Task description: Extract from the listing below every line starting at the one that contains "right shoulder: (498, 326, -18)" and ending at the one that contains "left wrist: (719, 415, 17)", with both of those lines included. Reproduce them unchanged and add nothing else.
········
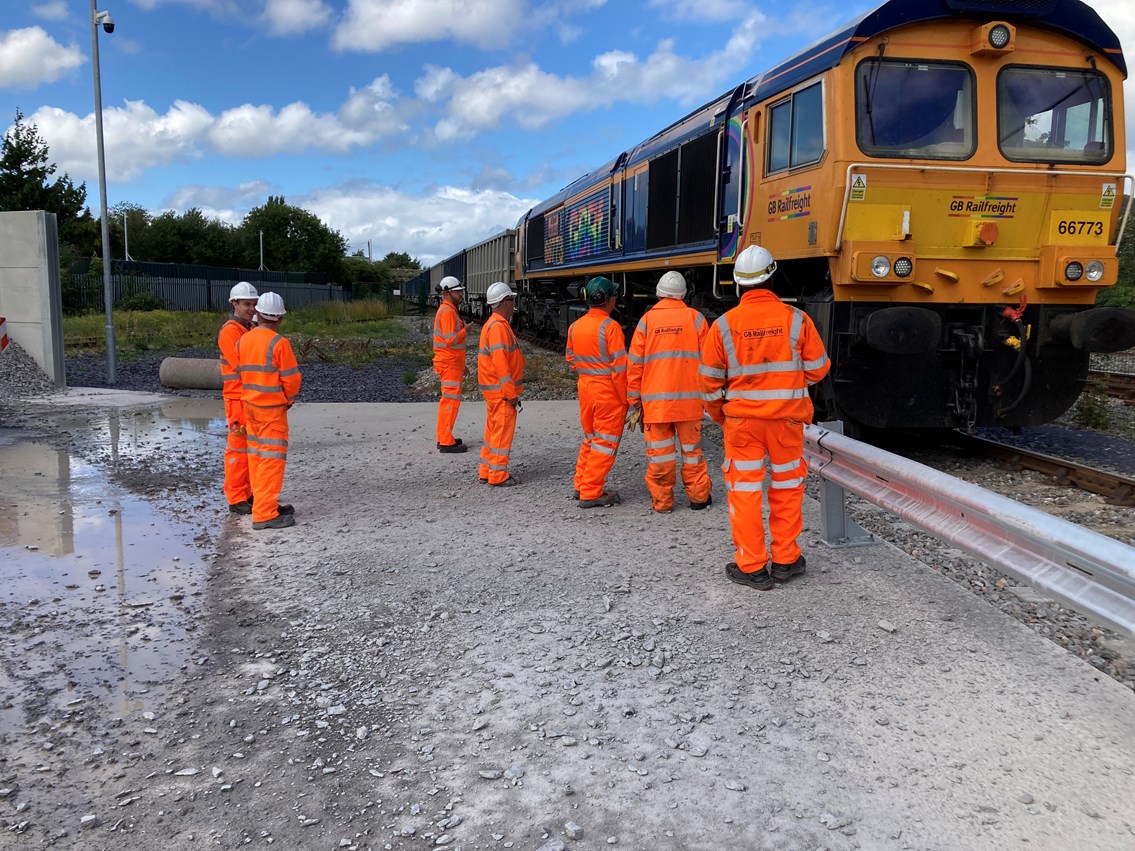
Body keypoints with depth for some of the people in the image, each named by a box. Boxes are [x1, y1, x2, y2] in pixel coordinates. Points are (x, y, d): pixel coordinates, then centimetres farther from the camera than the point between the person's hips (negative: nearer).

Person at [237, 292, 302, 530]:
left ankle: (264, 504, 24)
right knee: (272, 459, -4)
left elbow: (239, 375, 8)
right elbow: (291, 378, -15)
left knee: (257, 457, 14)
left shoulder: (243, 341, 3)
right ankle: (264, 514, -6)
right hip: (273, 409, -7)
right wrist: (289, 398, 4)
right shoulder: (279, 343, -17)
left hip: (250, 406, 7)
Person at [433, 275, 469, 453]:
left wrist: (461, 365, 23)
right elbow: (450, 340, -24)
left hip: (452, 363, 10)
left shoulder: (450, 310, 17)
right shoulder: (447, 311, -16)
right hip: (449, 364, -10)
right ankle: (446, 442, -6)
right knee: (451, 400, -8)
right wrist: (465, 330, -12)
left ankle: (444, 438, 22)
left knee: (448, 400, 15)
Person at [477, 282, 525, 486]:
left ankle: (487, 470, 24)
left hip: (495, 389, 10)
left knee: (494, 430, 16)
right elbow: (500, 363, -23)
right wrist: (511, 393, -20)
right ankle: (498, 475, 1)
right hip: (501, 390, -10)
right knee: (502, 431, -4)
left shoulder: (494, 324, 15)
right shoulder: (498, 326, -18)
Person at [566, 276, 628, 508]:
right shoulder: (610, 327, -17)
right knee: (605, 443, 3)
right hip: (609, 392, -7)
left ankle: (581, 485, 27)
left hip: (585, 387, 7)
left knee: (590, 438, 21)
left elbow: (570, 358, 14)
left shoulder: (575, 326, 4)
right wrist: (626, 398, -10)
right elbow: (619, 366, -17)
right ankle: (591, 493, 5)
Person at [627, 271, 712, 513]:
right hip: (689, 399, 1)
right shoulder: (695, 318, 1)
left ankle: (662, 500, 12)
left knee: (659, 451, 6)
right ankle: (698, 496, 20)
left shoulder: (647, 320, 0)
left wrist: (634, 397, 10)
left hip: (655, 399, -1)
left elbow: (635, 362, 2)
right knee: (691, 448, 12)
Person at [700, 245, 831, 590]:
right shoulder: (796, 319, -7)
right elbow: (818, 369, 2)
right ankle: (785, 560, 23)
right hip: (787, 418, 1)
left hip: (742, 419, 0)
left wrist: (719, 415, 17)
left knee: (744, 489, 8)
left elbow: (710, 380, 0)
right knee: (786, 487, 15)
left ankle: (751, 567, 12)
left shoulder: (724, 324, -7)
········
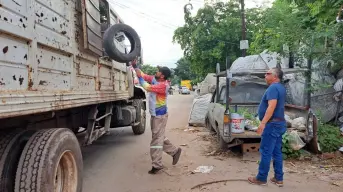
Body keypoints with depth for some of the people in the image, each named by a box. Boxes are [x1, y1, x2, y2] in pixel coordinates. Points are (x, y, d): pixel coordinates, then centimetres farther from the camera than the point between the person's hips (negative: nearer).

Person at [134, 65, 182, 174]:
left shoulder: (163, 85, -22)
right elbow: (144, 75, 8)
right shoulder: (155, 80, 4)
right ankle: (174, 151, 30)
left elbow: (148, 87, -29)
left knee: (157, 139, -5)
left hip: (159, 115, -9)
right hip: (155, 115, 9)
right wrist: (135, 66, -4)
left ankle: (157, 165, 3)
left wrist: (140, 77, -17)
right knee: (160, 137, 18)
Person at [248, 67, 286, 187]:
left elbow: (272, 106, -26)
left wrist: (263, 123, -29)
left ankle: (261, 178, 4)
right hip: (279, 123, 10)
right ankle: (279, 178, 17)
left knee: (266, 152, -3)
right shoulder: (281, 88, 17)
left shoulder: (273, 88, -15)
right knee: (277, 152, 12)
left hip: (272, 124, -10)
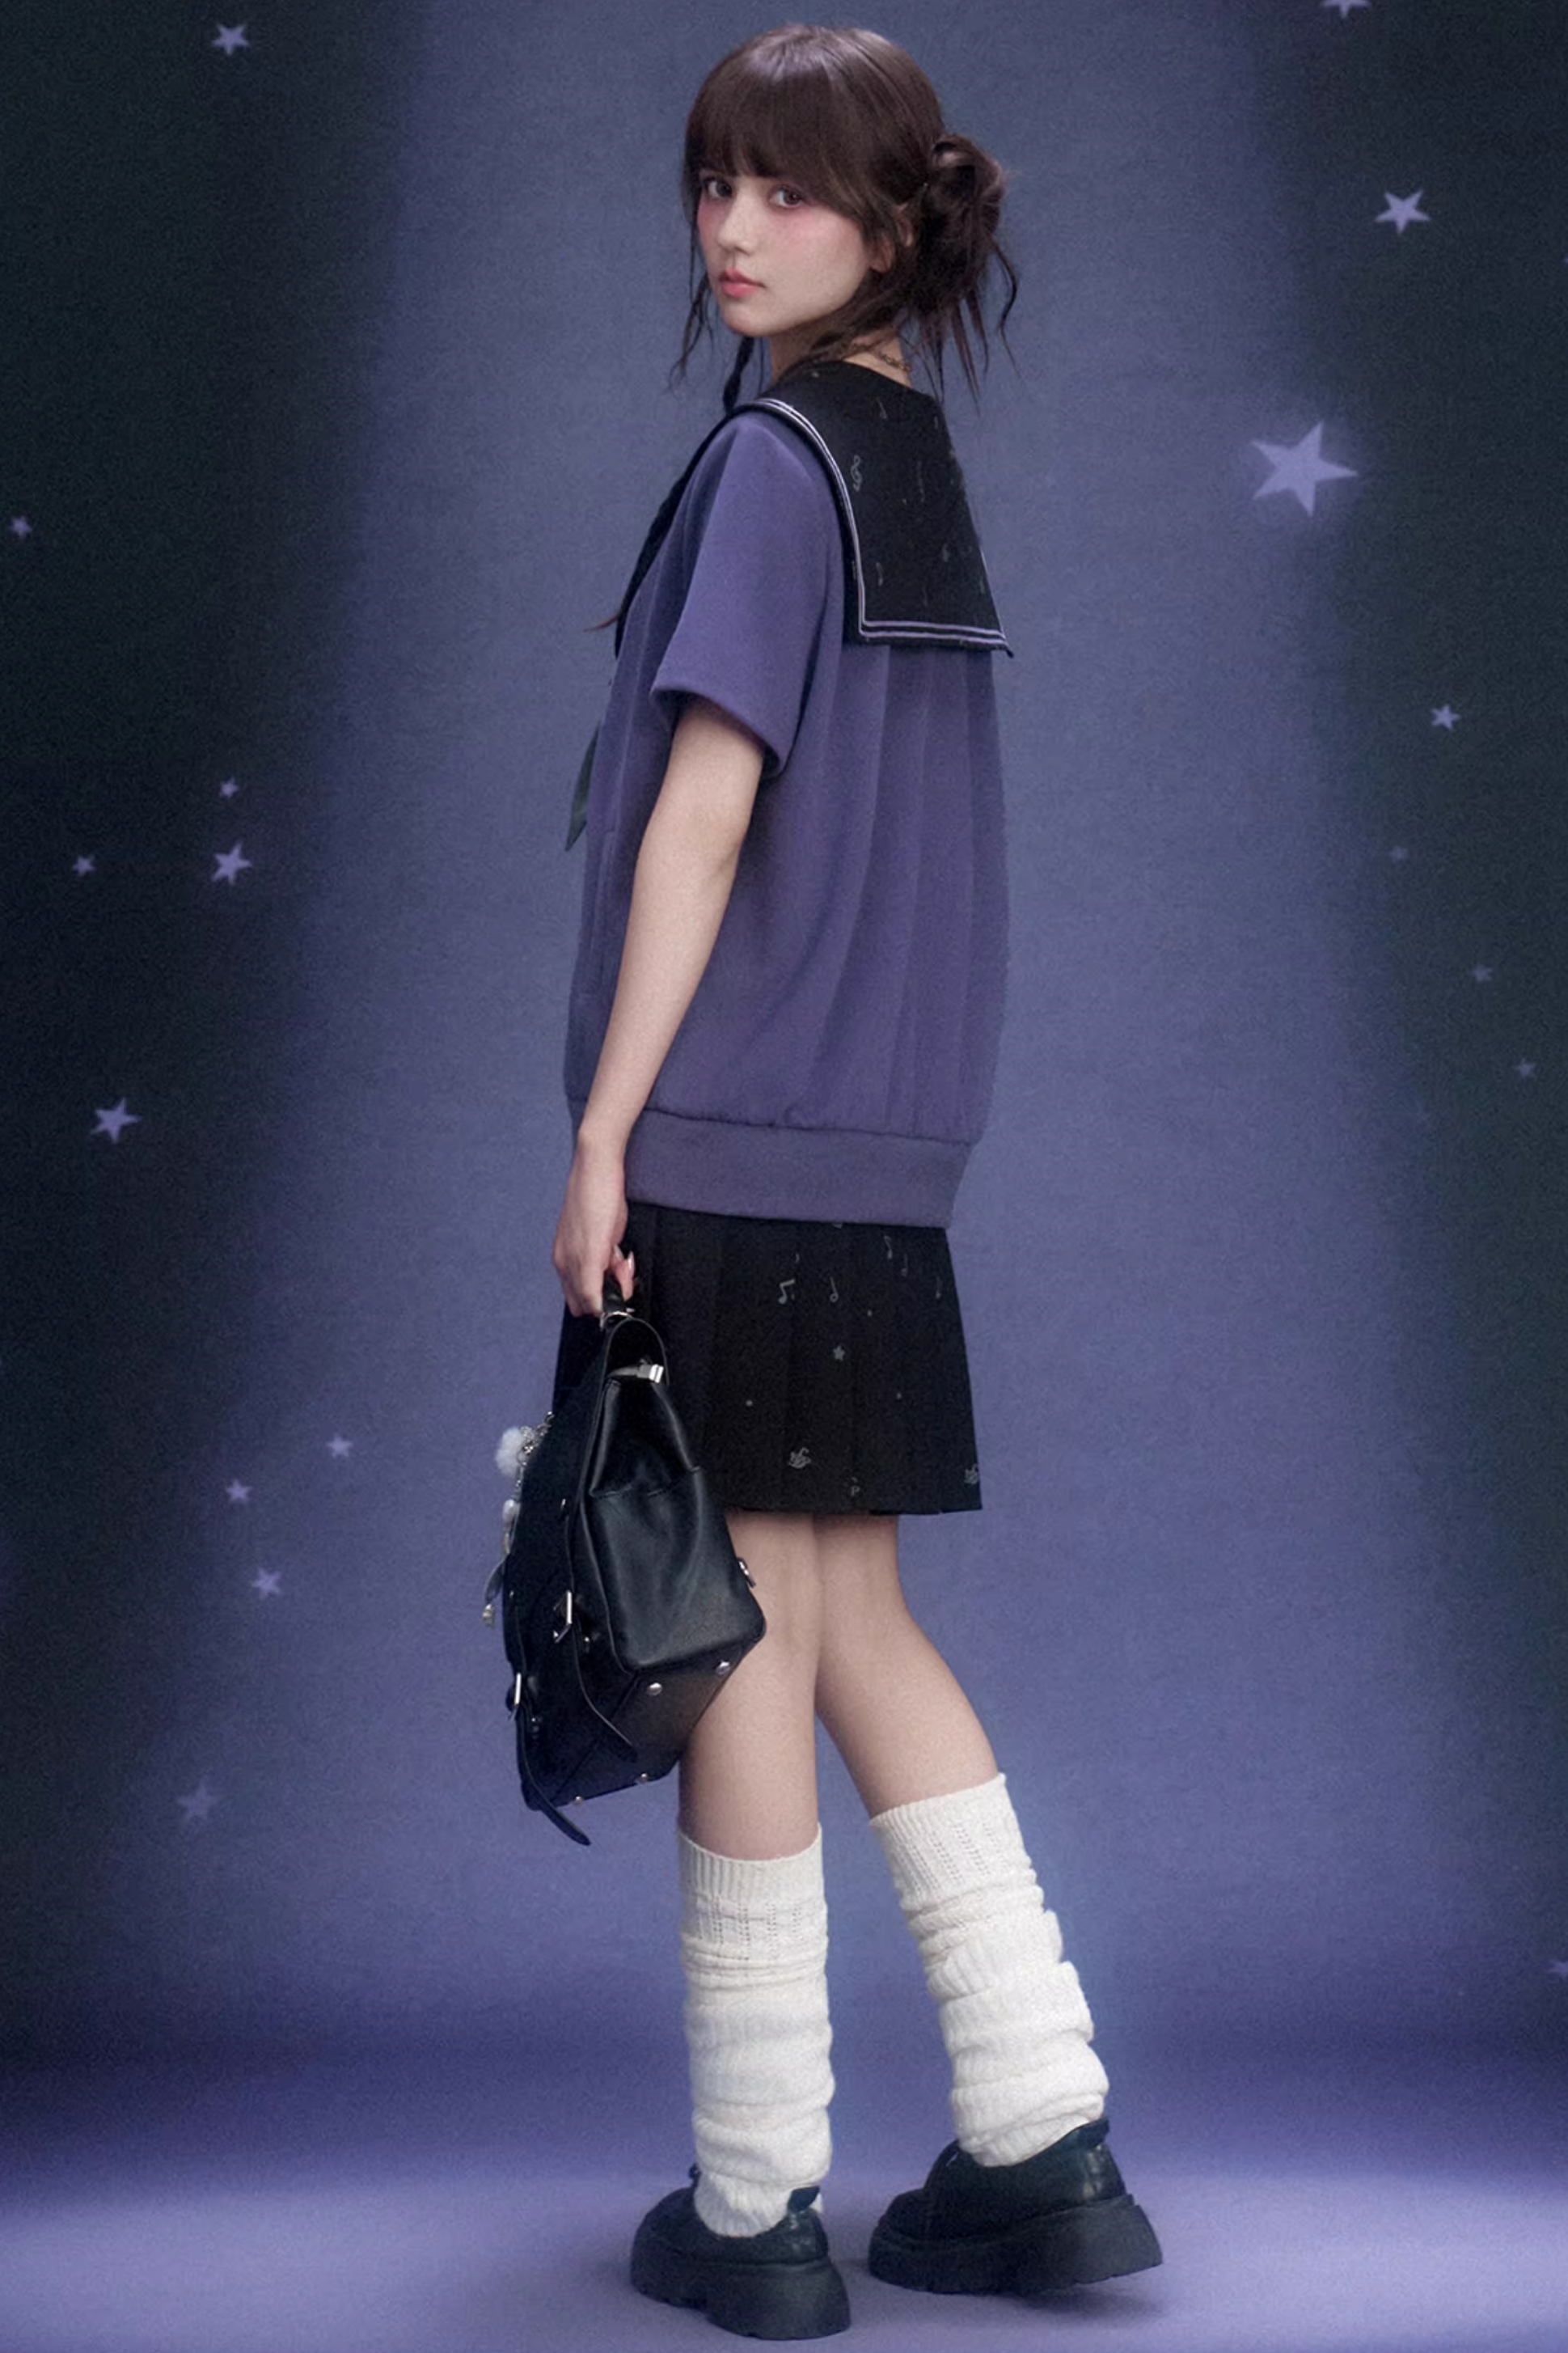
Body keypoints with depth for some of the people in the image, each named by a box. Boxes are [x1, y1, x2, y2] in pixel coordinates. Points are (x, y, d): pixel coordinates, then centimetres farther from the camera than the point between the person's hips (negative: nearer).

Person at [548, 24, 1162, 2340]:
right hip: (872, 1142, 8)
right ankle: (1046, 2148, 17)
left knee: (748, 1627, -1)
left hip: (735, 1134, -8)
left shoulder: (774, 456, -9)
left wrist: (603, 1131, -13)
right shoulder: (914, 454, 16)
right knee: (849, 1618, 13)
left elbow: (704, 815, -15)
········
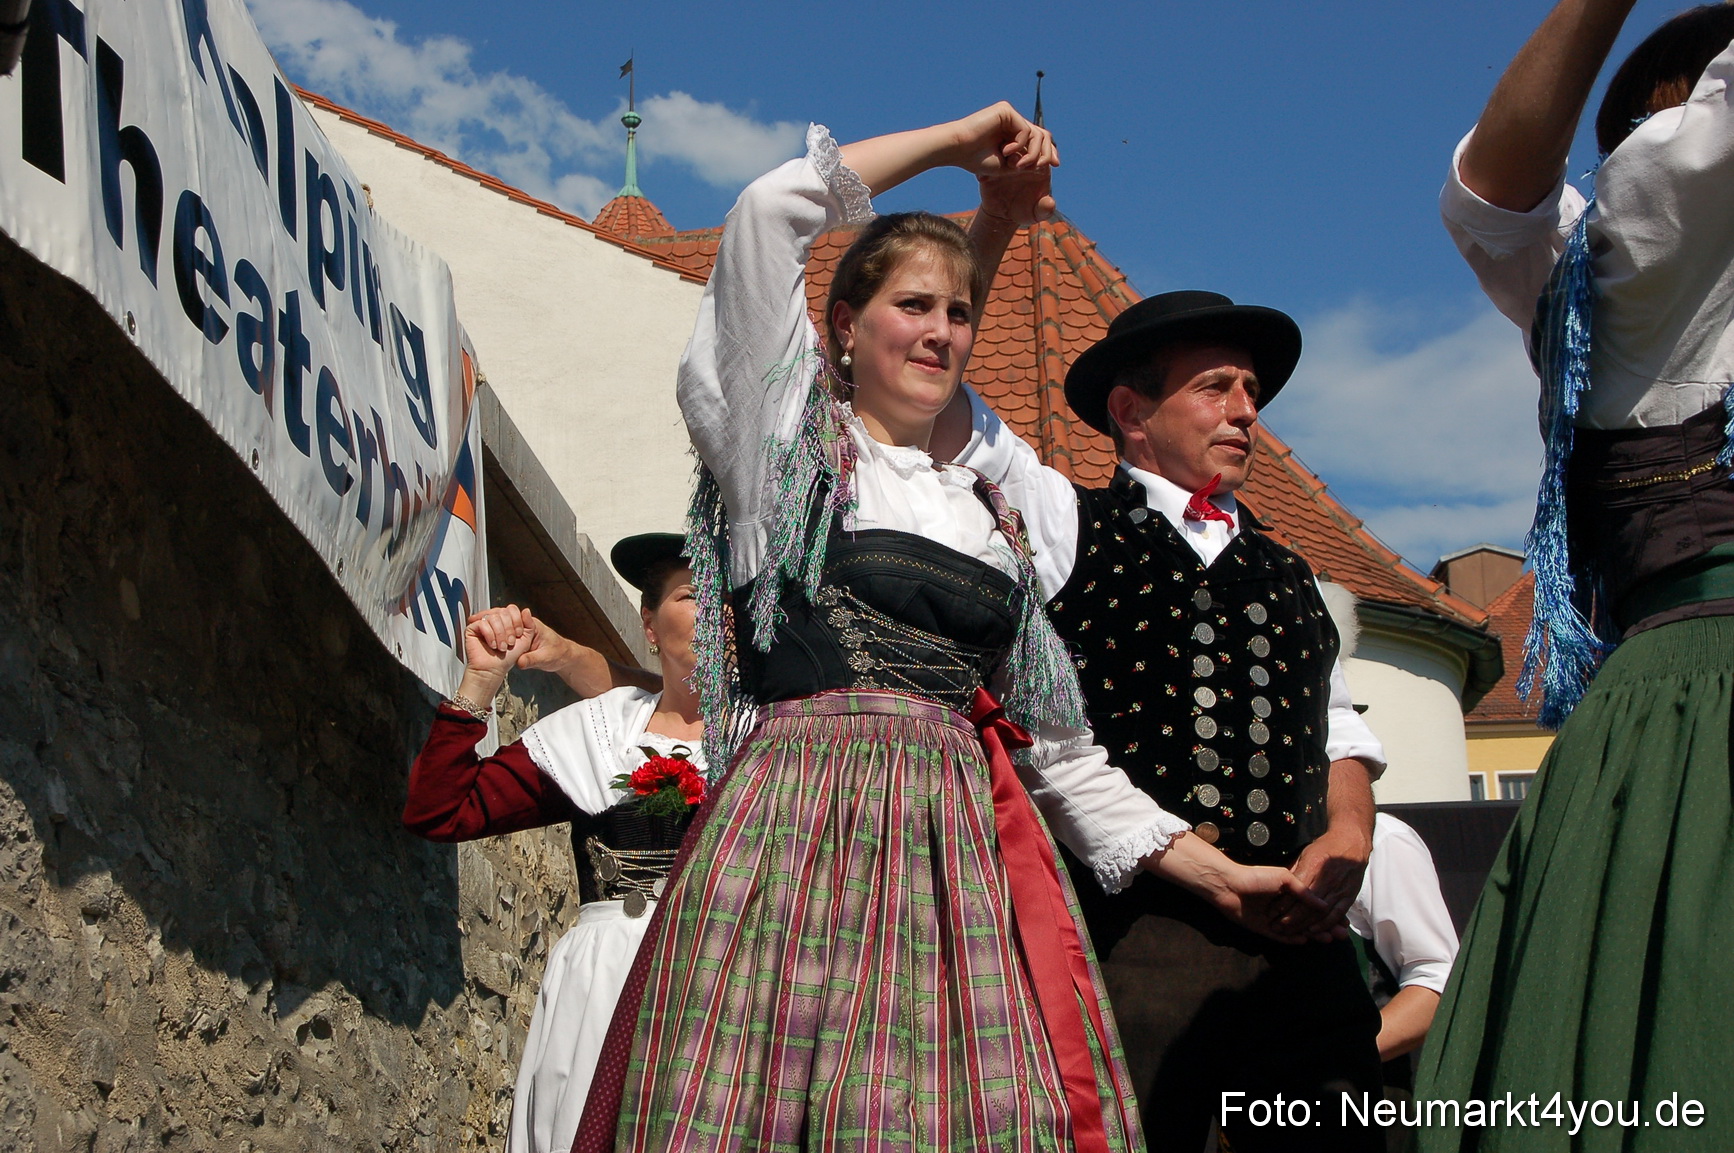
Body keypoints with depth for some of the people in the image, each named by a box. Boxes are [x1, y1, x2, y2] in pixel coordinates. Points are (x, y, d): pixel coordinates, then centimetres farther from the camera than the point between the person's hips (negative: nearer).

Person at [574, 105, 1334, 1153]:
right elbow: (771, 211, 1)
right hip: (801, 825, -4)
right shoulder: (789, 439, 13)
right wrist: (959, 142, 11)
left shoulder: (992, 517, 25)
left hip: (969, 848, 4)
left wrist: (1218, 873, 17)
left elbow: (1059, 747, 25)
········
Your solution:
right shoulder: (498, 326, -18)
Person at [566, 276, 628, 508]:
right shoulder: (610, 327, -17)
right knee: (605, 443, 3)
right hip: (609, 392, -7)
left ankle: (581, 485, 27)
left hip: (585, 387, 7)
left knee: (590, 438, 21)
left elbow: (570, 358, 14)
left shoulder: (575, 326, 4)
right wrist: (626, 398, -10)
right elbow: (619, 366, -17)
right ankle: (591, 493, 5)
Person at [627, 271, 712, 513]:
right hip: (689, 399, 1)
right shoulder: (695, 318, 1)
left ankle: (662, 500, 12)
left knee: (659, 451, 6)
right ankle: (698, 496, 20)
left shoulder: (647, 320, 0)
left wrist: (634, 397, 10)
left hip: (655, 399, -1)
left elbow: (635, 362, 2)
right knee: (691, 448, 12)
Person at [700, 245, 831, 590]:
right shoulder: (796, 319, -7)
right elbow: (818, 369, 2)
right ankle: (785, 560, 23)
right hip: (787, 418, 1)
left hip: (742, 419, 0)
left wrist: (719, 415, 17)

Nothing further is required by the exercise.